(Dataset entries)
◇ ◇ ◇ ◇ ◇ ◇ ◇

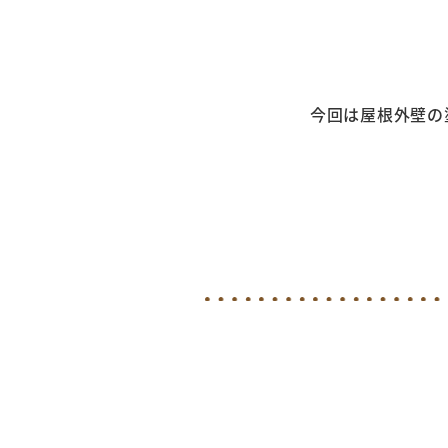
今回は屋根外壁の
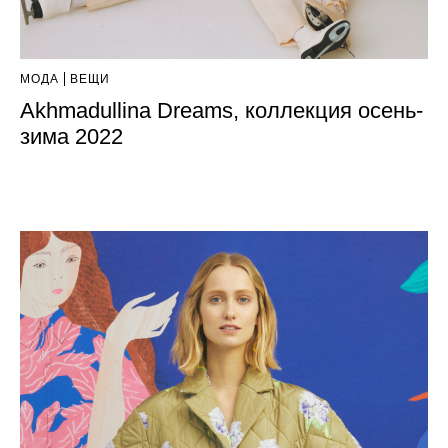
МОДА
ВЕЩИ
Akhmadullina Dreams, коллекция осень-
зима 2022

◇ ◇ ◇ ◇ ◇ ◇ ◇

-- ABOUT THIS EXERCISE --
Return every record exactly, without the pictures.

-- EXERCISE ANSWER --
今回は屋根外壁の
МОДА
ВЕЩИ
Akhmadullina Dreams, коллекция осень-
зима 2022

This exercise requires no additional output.